> _Try it_: Find all the lines in the material below with the word "output", and copy them.

────────────────

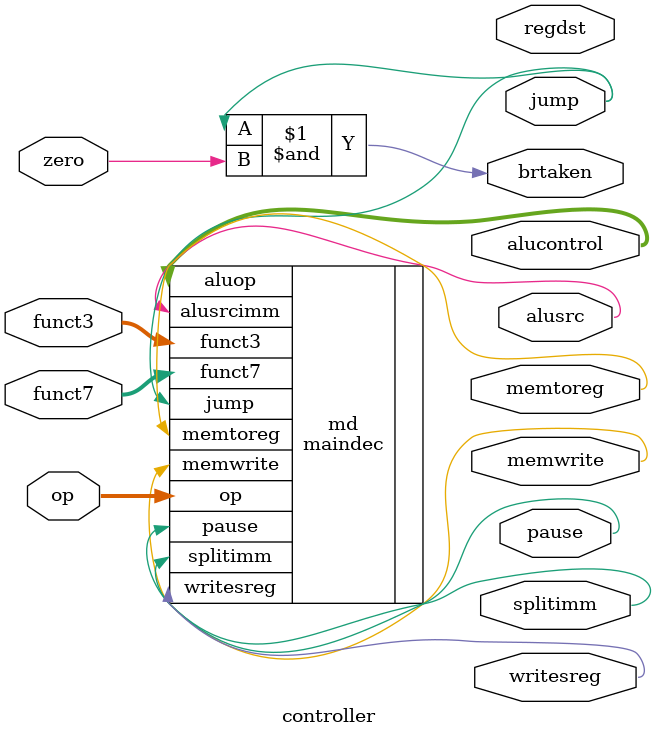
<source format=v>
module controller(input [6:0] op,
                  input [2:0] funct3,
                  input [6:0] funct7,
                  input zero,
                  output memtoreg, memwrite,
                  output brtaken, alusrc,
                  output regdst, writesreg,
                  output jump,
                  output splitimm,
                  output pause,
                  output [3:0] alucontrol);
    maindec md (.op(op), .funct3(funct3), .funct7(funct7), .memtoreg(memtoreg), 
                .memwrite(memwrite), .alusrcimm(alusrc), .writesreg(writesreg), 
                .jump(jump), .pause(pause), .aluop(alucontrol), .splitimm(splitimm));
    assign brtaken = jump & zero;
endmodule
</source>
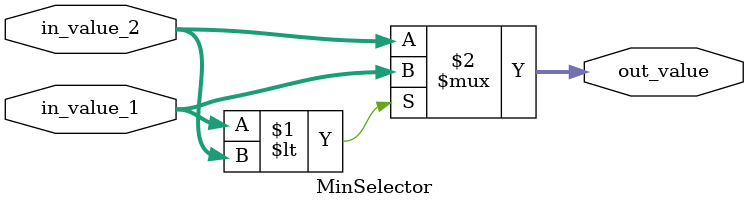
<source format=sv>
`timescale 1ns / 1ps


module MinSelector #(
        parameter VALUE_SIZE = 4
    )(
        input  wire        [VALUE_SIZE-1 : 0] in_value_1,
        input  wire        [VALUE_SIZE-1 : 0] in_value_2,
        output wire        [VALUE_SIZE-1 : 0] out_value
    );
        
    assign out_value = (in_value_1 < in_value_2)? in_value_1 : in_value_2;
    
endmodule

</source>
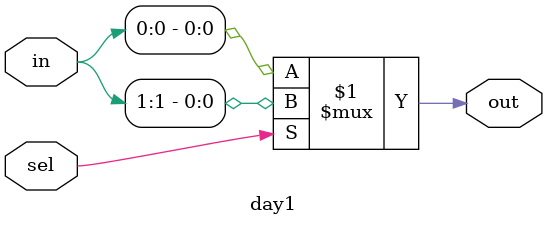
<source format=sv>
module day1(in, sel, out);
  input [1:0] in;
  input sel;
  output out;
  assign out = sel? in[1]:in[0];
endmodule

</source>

────────────────

> _Written solution_:
                  output memtoreg, memwrite,
                  output brtaken, alusrc,
                  output regdst, writesreg,
                  output jump,
                  output splitimm,
                  output pause,
                  output [3:0] alucontrol);
        output wire        [VALUE_SIZE-1 : 0] out_value
  output out;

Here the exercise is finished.